One of the most important administrative problems in the healthcare industry is highlighted by the query, “How long does credentialing take?” A thorough grasp of the procedure, a dedication to careful data management, and the implementation of proactive tactics can greatly minimize delays, even though the timescales can be enormous and uncertain.
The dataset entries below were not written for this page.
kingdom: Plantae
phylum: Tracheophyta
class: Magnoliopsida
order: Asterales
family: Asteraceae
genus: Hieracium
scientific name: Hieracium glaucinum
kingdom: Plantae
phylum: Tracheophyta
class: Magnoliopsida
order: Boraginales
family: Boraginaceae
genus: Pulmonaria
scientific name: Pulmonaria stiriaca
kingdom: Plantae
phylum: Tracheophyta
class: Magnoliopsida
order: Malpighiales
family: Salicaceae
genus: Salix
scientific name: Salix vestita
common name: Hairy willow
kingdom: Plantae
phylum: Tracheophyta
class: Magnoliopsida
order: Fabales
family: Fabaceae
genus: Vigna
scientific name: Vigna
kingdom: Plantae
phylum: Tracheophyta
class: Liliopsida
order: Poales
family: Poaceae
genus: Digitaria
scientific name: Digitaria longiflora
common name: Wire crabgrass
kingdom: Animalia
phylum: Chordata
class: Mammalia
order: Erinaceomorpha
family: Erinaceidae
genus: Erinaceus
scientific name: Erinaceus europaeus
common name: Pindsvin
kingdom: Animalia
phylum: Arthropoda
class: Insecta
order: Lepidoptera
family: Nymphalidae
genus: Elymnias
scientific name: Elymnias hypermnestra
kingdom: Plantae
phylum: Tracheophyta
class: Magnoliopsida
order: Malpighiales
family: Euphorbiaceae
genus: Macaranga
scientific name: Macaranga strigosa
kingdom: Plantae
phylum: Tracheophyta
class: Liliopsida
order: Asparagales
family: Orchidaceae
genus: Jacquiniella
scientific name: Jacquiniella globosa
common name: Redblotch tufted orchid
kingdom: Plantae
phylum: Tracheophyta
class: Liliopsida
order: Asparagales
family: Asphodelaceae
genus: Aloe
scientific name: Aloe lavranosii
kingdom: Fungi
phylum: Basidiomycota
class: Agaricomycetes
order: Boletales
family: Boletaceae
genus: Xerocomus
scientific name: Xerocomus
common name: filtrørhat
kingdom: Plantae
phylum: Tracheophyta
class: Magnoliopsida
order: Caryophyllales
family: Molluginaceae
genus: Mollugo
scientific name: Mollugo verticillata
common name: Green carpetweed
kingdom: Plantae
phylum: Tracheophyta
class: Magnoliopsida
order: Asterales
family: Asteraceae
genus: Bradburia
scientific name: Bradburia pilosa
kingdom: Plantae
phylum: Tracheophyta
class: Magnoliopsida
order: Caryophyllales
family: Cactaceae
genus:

In order to maintain patient care and a steady flow of income for your firm, credentialing is more than just paperwork. You may make sure your providers are prepared to treat patients and bill for their critical services without needless delays by putting in the time and effort up front or by using the experience of a committed credentialing partner.

 

For medical professionals looking to join insurance networks and get paid, credentialing is an essential but frequently time-consuming procedure. From document preparation and CAQH profile maintenance to payer enrollment and primary source verification, this blog deconstructs the multi-stage process and explains why timescales might vary from ninety days to more than a year. In addition to outlining doable tactics to speed up the process—like early initiation, correct documentation, timely responses, and utilizing technology—it examines provider, payer, and external factors that affect the duration. In order to minimize revenue delays and guarantee patient access, it is crucial to comprehend and effectively navigate the credentialing landscape, regardless of whether you are a new provider or growing a practice. The road to reimbursement and operational success might be streamlined by spending money on appropriate planning or expert credentialing services.